What we learn from Gareth Southgate

What we learn from Gareth Southgate

 13 Sep 2018

There are so many fascinating things about England’s progress as a team within this World Cup – not least the role of Gareth Southgate as their leader. 

Having accompanied my daughter to Old Trafford to watch her favourite football team, Manchester United, many times - I am well used to watching the antics of ‘The Special One’ and various other visiting Premiership managers cavorting up and down the touchline shouting and gesticulating and being undoubtedly the centre of attention. 

Gareth Southgate treads a different path.  A path where everything is not about him. 

Whatever leadership style you choose to call it – Servant Leadership, Legitimate or Intent-based Leadership to name just a few – it’s the trait of Altruism which is at its core. 

Altruism is a powerful force for effective leadership, business outcomes and positive social change.

In our own Job Fit Profile for Senior Leadership roles the trait of Altruism features strongly within the ‘Leading a Team’ component.  And our own Tindall Perry anonymised norm group of Senior Leaders who have completed our psychometric assessment bears this out. 

Leaders like this put people first, empower them and create conditions where team members can flourish and develop to their full potential.  This is Altruism purely done in the interests of others. However ultimately, it will backfire if the mission is deceitful and secretly self-serving as the team see through that quickly and the vital ingredient of trust is lost. 

In People Follow You: The Real Secret to What Matters Most in Leadership, Jeb Blount explains, “Ultimately, people follow leaders they like, trust, and believe in, leading to higher productivity and long-term development. Managers don’t get paid for what they do but rather for the performance of their people. By putting people first, you’ll position yourself and your company for success.”

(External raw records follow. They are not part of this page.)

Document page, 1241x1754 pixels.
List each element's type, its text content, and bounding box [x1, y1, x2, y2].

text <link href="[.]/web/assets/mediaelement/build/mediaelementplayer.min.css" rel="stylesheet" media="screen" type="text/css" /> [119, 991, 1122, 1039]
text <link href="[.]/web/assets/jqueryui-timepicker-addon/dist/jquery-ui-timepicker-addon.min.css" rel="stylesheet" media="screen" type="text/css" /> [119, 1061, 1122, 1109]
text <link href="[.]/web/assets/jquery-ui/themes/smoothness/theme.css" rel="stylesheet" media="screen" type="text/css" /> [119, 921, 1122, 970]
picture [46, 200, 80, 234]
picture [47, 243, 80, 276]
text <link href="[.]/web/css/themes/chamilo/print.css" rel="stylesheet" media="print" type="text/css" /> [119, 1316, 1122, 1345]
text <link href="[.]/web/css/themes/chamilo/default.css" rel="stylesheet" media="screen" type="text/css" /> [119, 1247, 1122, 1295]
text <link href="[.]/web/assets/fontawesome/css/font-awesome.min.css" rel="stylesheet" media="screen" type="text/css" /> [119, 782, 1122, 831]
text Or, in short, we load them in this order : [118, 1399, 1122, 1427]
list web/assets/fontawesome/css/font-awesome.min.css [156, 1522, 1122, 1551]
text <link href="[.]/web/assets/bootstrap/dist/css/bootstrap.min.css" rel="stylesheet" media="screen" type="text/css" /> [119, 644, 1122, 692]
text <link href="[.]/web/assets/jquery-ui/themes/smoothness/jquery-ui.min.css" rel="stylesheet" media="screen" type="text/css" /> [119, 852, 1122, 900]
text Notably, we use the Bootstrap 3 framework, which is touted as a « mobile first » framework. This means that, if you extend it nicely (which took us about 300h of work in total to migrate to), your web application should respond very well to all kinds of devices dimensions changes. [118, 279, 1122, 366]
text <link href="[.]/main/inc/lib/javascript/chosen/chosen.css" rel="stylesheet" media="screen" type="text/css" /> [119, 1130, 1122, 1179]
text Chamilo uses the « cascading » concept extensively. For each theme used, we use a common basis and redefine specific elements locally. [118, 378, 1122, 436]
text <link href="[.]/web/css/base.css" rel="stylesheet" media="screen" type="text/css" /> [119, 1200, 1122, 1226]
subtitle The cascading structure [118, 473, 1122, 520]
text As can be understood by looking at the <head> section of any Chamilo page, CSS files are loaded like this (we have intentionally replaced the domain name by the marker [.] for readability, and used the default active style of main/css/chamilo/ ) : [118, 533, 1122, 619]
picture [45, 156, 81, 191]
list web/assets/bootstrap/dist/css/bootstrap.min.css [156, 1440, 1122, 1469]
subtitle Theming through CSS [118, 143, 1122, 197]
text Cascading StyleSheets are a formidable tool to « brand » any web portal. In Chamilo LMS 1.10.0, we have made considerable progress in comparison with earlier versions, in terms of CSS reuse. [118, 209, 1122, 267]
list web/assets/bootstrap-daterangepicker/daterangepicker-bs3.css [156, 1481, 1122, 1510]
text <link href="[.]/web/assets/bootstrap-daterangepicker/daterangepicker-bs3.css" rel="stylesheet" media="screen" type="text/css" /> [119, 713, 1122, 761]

Gareth Southgate certainly seems to have developed the trust of his team.  They are a diverse group and although they are all ridiculously wealthy young men, they are from different backgrounds and have some very different routes to the top.  By all reports he’s got to know his team well as individuals – many of them talk in interviews about valuable one-on-one time focusing on them as people and not just as footballers.  Calling on this altruistic repertoire of leadership means team members feel more involved and feel included and valued.  Ultimately the results are an increase in productivity, giving that extra discretionary effort and wanting to go ‘above the beyond the call of duty’ for the team. 

 

 

Inclusive Leadership – the view from Six Countries summarises the Four Attributes of Altruistic Leadership as;

• Humility—Reflecting on and admitting mistakes. Learning from criticism and different points of view. Acknowledging and seeking contributions of others to overcome one’s limitations

• Empowerment—Enabling direct reports to develop and excel

• Courage—Putting personal interests aside to achieve what needs to be done. Acting on convictions and principles even when it requires personal risk-taking

• Accountability—Demonstrating confidence in direct reports by holding them responsible for performance they can control.

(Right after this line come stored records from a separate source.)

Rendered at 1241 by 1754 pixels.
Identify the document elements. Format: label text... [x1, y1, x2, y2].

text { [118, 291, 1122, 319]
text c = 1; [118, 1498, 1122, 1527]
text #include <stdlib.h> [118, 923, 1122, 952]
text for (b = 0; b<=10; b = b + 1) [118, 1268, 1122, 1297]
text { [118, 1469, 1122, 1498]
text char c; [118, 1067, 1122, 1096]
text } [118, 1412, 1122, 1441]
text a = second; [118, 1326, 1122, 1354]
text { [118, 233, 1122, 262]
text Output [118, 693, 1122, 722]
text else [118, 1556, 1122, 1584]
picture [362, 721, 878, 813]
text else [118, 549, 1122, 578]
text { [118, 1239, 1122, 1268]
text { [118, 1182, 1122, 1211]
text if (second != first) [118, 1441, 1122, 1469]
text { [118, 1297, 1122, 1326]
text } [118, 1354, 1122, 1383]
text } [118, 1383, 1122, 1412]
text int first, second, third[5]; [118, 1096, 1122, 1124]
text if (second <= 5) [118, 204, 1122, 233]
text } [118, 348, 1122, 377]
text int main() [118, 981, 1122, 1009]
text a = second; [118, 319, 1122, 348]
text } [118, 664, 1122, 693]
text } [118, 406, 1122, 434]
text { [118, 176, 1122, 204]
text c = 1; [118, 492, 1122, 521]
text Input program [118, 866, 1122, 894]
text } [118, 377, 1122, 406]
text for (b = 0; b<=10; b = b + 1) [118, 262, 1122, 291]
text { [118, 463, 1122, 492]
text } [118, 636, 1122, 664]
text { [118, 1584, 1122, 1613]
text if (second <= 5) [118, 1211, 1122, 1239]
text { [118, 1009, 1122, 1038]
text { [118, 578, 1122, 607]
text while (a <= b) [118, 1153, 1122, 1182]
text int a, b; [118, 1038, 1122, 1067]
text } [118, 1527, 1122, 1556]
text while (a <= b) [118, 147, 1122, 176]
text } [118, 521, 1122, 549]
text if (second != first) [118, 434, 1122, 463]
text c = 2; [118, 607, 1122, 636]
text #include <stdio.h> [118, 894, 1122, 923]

In fact, Humility was one of the most significant indicators, after empowerment, of Altruistic leadership in this study – and one I think we quickly recognise in Gareth Southgate. But it is also one of the leadership attributes that is most opposed to common notions of traditional ‘hero’ leadership. Research suggests that we most readily associate leadership competence with attributes like charisma, self-promotion, speaking up first, and speaking longest. Yet these characteristics may not actually be useful or effective in creating inclusive and successful environments.

Humility in a leadership context means releasing any tendency to have to be right all the time and to have the final say.  Rather than seeing discussions as an opportunity to gather ideas and then ultimately impose your own point of view, humble leaders use dialogue to genuinely understand and absorb other perspectives. When people feel listened to, engagement and innovation follow more easily. As Simon Sinek, concisely put it as the title for his book – ‘Leaders Eat Last’!

When using our game-based assessment created by Arctic Shores, we describe Altruism as…

“Concern to ensure others feel valued, which is likely to be reflected behaviourally through interpersonal warmth, kind gestures and active listening. More altruistic individuals may also be more driven to workplaces where ethics and positive social development are emphasised. A tendency towards making choices to optimally benefit oneself characterises those lower in this trait”

I know Gareth Southgate’s legacy will ultimately be decided by England’s final position in the World Cup and as they head into the Semi Final, who knows whether football really will come home, but either way I have a feeling that Gareth Southgate’s leadership style will be a topic of conversation for some time to come.